Caroline has been campaigning for months to ensure the reduction continued. VAT will only taper up after September. An interim rate of 12.5% will continue for another six months, before a return to the original 20% rate in April next year.
Business rates relief has also been extended until July with a 66% discount continuing from July through to December.
“This is fantastic news for Eastbourne which is just so reliant on hospitality and tourism,” said Caroline.
“One in four jobs are in these sectors here in our town and this support, along with the New Recovery Loans, is going to make a huge difference.
“I would like to thank the Chancellor for listening to my views, particularly on VAT. I have been relentless on this issue because I believe jobs and livelihoods depend on it here in our town.
“We can now look forward to much better days ahead with massive pent up staycation demand and a desire to get out and about again. This means Eastbourne has the tools it needs to really start to recover.
“However, my long-term aim is for VAT to be permanently lowered and I will continue to talk to ministers about this.”
Eastbourne Hospitality Association’s Vice Chair Kristian Hayter also welcomed the extension of the VAT reduction.
“The reduction to 5% has been crucial to the survival of hundreds of tourism and hospitality businesses,” she said.

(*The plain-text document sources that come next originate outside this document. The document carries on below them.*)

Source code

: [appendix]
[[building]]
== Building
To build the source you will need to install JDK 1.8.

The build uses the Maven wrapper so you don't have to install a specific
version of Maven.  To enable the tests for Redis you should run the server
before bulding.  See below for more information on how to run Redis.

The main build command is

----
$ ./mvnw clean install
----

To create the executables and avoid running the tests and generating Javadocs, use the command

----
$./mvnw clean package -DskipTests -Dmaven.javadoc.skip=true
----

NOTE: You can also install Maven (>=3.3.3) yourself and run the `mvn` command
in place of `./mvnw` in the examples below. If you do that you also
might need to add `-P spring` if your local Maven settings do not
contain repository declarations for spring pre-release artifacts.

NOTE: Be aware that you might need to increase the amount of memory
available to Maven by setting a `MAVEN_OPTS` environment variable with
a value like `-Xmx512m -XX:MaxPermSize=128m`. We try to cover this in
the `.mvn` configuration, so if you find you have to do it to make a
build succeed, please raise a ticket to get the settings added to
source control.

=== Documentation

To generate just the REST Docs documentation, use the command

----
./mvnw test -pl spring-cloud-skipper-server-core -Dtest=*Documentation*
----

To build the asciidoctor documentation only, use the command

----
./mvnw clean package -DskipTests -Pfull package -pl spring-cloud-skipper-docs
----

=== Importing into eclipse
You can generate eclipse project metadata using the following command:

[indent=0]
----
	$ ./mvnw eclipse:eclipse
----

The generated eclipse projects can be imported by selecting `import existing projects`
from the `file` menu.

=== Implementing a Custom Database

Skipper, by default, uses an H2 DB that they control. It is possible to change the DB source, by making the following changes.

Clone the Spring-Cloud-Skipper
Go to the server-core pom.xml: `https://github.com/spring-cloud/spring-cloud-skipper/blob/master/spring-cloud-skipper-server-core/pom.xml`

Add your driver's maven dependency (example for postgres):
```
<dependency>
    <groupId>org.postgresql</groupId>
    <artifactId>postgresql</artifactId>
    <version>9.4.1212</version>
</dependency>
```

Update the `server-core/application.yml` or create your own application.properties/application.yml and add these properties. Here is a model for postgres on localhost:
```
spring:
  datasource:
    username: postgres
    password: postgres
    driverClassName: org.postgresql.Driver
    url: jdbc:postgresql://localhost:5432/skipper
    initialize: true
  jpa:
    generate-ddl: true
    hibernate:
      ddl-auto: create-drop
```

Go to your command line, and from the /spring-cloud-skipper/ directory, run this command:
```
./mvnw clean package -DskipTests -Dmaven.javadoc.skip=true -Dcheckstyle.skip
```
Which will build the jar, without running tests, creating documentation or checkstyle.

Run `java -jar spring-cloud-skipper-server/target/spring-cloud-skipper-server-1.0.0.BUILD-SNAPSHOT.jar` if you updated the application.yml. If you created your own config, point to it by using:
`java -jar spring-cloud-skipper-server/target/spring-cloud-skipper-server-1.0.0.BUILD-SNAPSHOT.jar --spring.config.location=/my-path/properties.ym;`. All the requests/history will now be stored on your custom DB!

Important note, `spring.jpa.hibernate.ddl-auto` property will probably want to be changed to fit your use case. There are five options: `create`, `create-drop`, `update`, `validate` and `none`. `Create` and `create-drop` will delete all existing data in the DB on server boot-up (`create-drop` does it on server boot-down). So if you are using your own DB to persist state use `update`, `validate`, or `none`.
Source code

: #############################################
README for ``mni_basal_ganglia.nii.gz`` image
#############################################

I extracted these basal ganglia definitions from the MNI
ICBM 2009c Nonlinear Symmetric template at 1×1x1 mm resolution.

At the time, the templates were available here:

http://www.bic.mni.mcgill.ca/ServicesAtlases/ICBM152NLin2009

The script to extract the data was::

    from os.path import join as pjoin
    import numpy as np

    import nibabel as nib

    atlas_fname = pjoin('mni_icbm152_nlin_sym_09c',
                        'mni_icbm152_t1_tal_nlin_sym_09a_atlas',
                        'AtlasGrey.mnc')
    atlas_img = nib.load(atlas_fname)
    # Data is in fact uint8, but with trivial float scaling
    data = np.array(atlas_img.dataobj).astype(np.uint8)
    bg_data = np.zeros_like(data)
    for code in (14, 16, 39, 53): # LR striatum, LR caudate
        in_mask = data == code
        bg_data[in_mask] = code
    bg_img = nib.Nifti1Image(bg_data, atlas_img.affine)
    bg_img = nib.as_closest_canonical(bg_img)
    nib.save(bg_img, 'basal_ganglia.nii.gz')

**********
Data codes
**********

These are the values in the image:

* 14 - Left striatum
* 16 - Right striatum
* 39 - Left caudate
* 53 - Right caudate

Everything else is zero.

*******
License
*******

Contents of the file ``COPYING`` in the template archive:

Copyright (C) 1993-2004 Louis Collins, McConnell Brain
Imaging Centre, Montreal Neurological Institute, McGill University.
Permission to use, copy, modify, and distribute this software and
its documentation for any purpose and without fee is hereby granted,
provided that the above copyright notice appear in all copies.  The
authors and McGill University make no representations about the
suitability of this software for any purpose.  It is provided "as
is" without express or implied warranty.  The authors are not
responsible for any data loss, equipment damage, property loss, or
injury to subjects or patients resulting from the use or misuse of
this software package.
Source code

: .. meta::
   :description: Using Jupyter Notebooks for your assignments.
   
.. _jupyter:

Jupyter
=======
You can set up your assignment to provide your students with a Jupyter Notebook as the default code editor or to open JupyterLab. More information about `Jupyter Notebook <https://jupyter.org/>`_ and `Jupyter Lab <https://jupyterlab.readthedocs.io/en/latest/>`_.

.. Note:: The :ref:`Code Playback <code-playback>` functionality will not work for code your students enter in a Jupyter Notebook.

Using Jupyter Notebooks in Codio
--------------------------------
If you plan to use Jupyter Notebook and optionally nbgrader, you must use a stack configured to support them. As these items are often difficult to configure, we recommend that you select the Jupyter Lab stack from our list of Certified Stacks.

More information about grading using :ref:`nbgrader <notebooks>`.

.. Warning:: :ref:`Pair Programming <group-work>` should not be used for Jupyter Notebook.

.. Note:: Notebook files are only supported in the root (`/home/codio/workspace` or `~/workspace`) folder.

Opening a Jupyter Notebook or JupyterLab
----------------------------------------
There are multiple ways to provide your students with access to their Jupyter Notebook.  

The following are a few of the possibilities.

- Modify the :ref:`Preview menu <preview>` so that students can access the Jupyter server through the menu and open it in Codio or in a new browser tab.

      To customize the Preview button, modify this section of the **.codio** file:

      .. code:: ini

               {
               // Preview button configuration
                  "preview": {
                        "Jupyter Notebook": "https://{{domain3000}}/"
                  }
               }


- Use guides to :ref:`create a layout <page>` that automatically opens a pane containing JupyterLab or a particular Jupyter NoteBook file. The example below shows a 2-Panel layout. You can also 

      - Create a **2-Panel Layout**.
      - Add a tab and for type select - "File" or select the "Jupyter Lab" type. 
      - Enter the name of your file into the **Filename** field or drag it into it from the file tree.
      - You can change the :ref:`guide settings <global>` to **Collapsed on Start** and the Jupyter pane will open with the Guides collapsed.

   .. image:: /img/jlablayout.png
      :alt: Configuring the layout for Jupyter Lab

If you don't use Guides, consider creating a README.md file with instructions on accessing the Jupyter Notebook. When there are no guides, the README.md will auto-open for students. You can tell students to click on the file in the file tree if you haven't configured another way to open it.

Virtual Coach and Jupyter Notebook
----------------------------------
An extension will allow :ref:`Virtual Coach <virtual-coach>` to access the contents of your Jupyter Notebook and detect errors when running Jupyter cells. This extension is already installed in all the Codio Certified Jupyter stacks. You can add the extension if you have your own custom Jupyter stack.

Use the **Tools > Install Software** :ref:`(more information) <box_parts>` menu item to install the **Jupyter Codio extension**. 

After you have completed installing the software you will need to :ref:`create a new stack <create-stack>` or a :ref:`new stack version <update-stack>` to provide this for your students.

“As we prepare to reopen this extension will support businesses to protect jobs and the tourism economy which is vital for our town.
“Pre-Covid tourism was worth £530 million to Eastbourne and accounted for nearly 30% of jobs. We would like to take this opportunity to thank Caroline for her continuous lobbying on this matter and we will continue to seek further extensions as this is crucial to our sector.”
Caroline also welcomed the extension of the £20 uplift in Universal Credit and added she fully supported the Chancellor’s proportionate measures to balance the country’s books with rises in corporation tax from 2023 but only for big business and the freezing of the tax thresholds following this April’s rise.
“There were tough choices for the Chancellor to make to help pay for the pandemic but I think he’s got the balance right. The freezing of the tax thresholds will not affect take home pay and he has kept to our manifesto commitments not to raise income tax, national insurance contributions and VAT,” she added.